[Passage extrait]:

——

Là où je ne voyais, les toutes premières semaines, que des rues de terre aride et poussiéreuse, des amas de déchets, une puanteur étouffante ou encore les mains crasseuses des enfants, j’ai appris à me laisser attendrir par le charme indéniable de leurs sourires si généreux.

J’ai appris que révolutionner le monde et détruire la pauvreté est impossible. Il s’agit d’accueillir les petites victoires. Ainsi, faire chanter le Cantique de Marie à une vingtaine d’adolescents si peu sensibilisés à la musique était une victoire. Voir les yeux s’animer, la fierté sur leur visage et ceux de leurs parents, une bien plus grande encore !

 

Au début de ma mission, une volontaire et amie à la main bien plus verte que la mienne a décidé de donner une seconde vie à une plante trop inondée de soleil. Baptisée « Renée », nous avons toutes deux vu cette petite plante évoluer au rythme de notre mission. Mon amie m’avait dit : « Tu vois, nous sommes là pour planter une graine. Volontaire après volontaire, cette graine grandit et porte des fruits. » Renée, cette minuscule pousse, était fertile et ne cessait de grandir.

——

[Entrées fournies]:

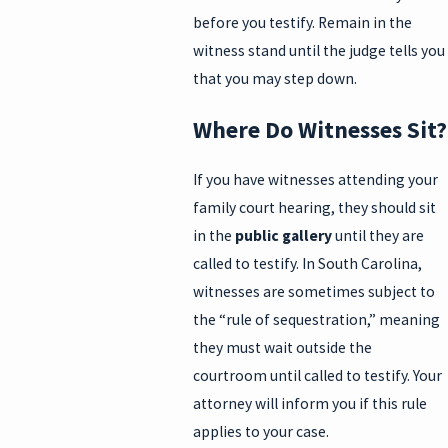
before you testify. Remain in the
witness stand until the judge tells you
that you may step down.
Where Do Witnesses Sit?
If you have witnesses attending your
family court hearing, they should sit
in the
public gallery
until they are
called to testify. In South Carolina,
witnesses are sometimes subject to
the “rule of sequestration,” meaning
they must wait outside the
courtroom until called to testify. Your
attorney will inform you if this rule
applies to your case.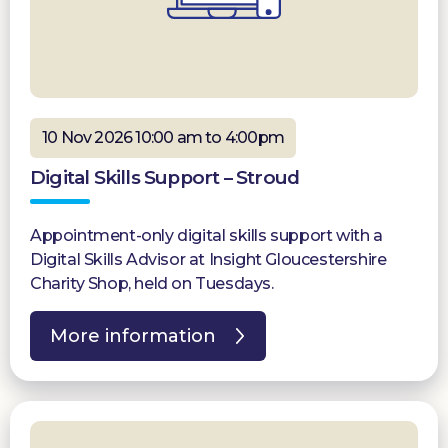
10 Nov 2026 10:00 am to 4:00pm
Digital Skills Support – Stroud
Appointment-only digital skills support with a
Digital Skills Advisor at Insight Gloucestershire
Charity Shop, held on Tuesdays.
More information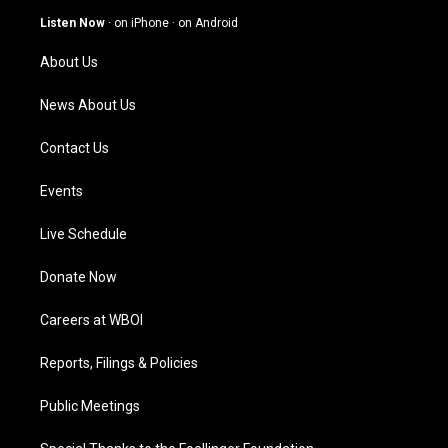
g
b
o
d
Listen Now
·
on iPhone
·
on Android
r
e
o
i
a
k
n
About Us
m
News About Us
Contact Us
Events
Live Schedule
Donate Now
Careers at WBOI
Reports, Filings & Policies
Public Meetings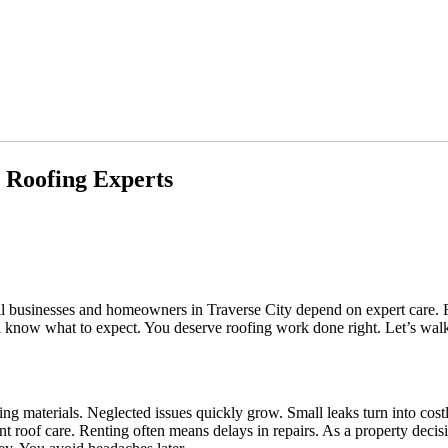
l Roofing Experts
al businesses and homeowners in Traverse City depend on expert care. 
’ll know what to expect. You deserve roofing work done right. Let’s walk
ing materials. Neglected issues quickly grow. Small leaks turn into cost
roof care. Renting often means delays in repairs. As a property decisio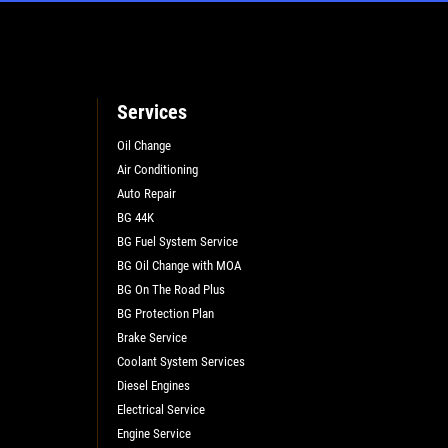
Services
Oil Change
Air Conditioning
L
Auto Repair
BG 44K
BG Fuel System Service
BG Oil Change with MOA
BG On The Road Plus
BG Protection Plan
Brake Service
Coolant System Services
Diesel Engines
Electrical Service
Engine Service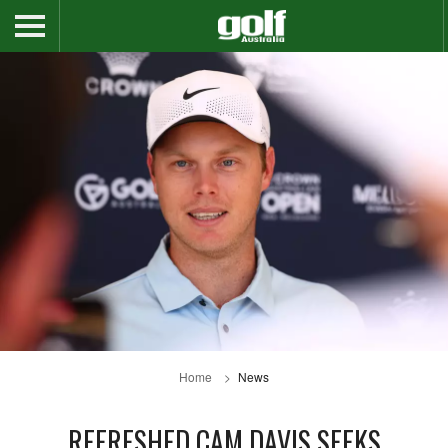
Home
News
REFRESHED CAM DAVIS SEEKS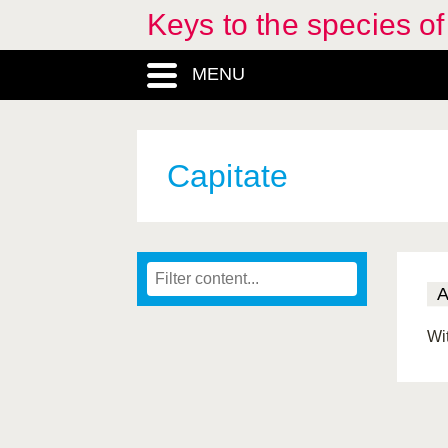
Keys to the species o
MENU
Capitate
Wi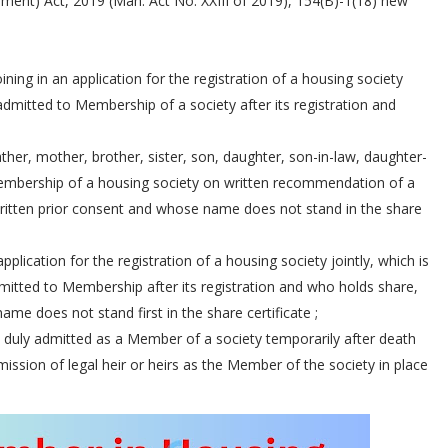
ent) Act, 2019 (Mah. Act No. XXIII of 2019), 154(B)-1(18) new
ning in an application for the registration of a housing society
admitted to Membership of a society after its registration and
ther, mother, brother, sister, son, daughter, son-in-law, daughter-
Membership of a housing society on written recommendation of a
written prior consent and whose name does not stand in the share
pplication for the registration of a housing society jointly, which is
mitted to Membership after its registration and who holds share,
 name does not stand first in the share certificate ;
 duly admitted as a Member of a society temporarily after death
ission of legal heir or heirs as the Member of the society in place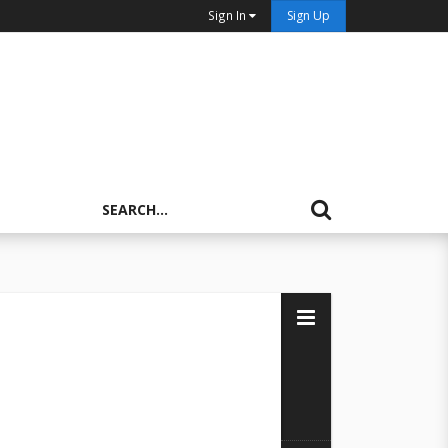
Sign In
Sign Up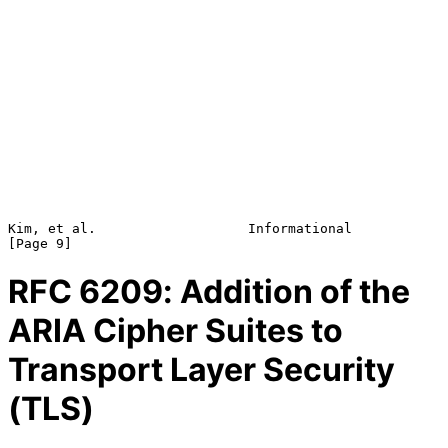
Kim, et al.                   Informational                     
RFC
6209
: Addition of the
ARIA Cipher Suites to
Transport Layer Security
(TLS)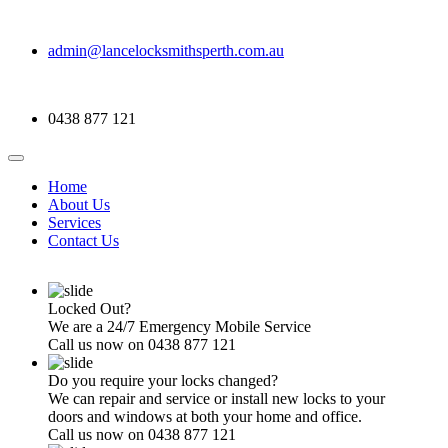
admin@lancelocksmithsperth.com.au
0438 877 121
Home
About Us
Services
Contact Us
Locked Out?
We are a 24/7 Emergency Mobile Service
Call us now on 0438 877 121
Do you require your locks changed?
We can repair and service or install new locks to your
doors and windows at both your home and office.
Call us now on 0438 877 121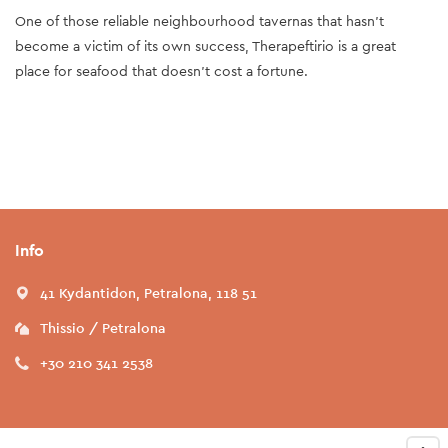
One of those reliable neighbourhood tavernas that hasn’t
become a victim of its own success, Therapeftirio is a great
place for seafood that doesn’t cost a fortune.
Info
41 Kydantidon, Petralona, 118 51
Thissio / Petralona
+30 210 341 2538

——

[Liste des exercices]:
1. Dans le témoignage sur la mission de volontariat :
(a) Qu'est-ce qui est impossible, d'après le témoignage ?
(b) Quel chant une vingtaine d'adolescents ont-ils chanté ?
(c) Quel nom a été donné à la plante ?
2. Quelles sont toutes les choses que le témoignage sur la mission de volontariat dit avoir été vues durant les toutes premières semaines ?
3. Pouvez-vous poursuivre le témoignage sur la mission de volontariat à partir de sa dernière phrase ?
Les entrées n'interviennent en rien dans ce travail.

[Réponses par exercice]:
1.
(a) Révolutionner le monde et détruire la pauvreté.
(b) Le Cantique de Marie.
(c) Renée.

2.
- Des rues de terre aride et poussiéreuse
- Des amas de déchets
- Une puanteur étouffante
- Les mains crasseuses des enfants

3.
 

Je prenais régulièrement plaisir à penser que chaque projet, aussi petit et insignifiant soit-il au regard de la pauvreté en Égypte, était utile et donnerait sur le long terme des fruits incroyables.

 

La mission bouleverse donc ! Elle apprend l’humilité, la patience, le détachement. Mais elle est surtout une grande leçon de vie. Leçon d’Amour qui passe essentiellement par la joie.

 

Sœur Emmanuelle le disait elle-même : « Chacun doit trouver où mener son combat pour qu’il y ait plus de joie dans le monde. Le monde est comme un miroir : si tu donnes la joie, tu en reçois. ».

 

Les chrétiens d’Ezbet el Nakhl sont de merveilleux pourvoyeurs de cette joie dont parlait leur protectrice. Malgré leur extrême pauvreté matérielle, ils font quotidiennement preuve d’une grande richesse de cœur. Paradoxe extrême : ceux qui ont le moins donnent le plus.

 

Un infini merci à toi, l’Egypte, de m’avoir fait découvrir ta face cachée mais ô combien présente. Je me sens si chanceuse, et je retiens intensément chaque émotion ressentie au cours de ma mission, chaque personne rencontrée.

 

Je me souviendrai du parcours incroyable de Miss Marlène, directrice d’une petite école dans le bidonville, qui s’est battue pour accéder à l’éducation et se voue corps et âme pour que ses écoliers aient cette même chance. Elle est une source d’inspiration immense, fière et si humble à la fois.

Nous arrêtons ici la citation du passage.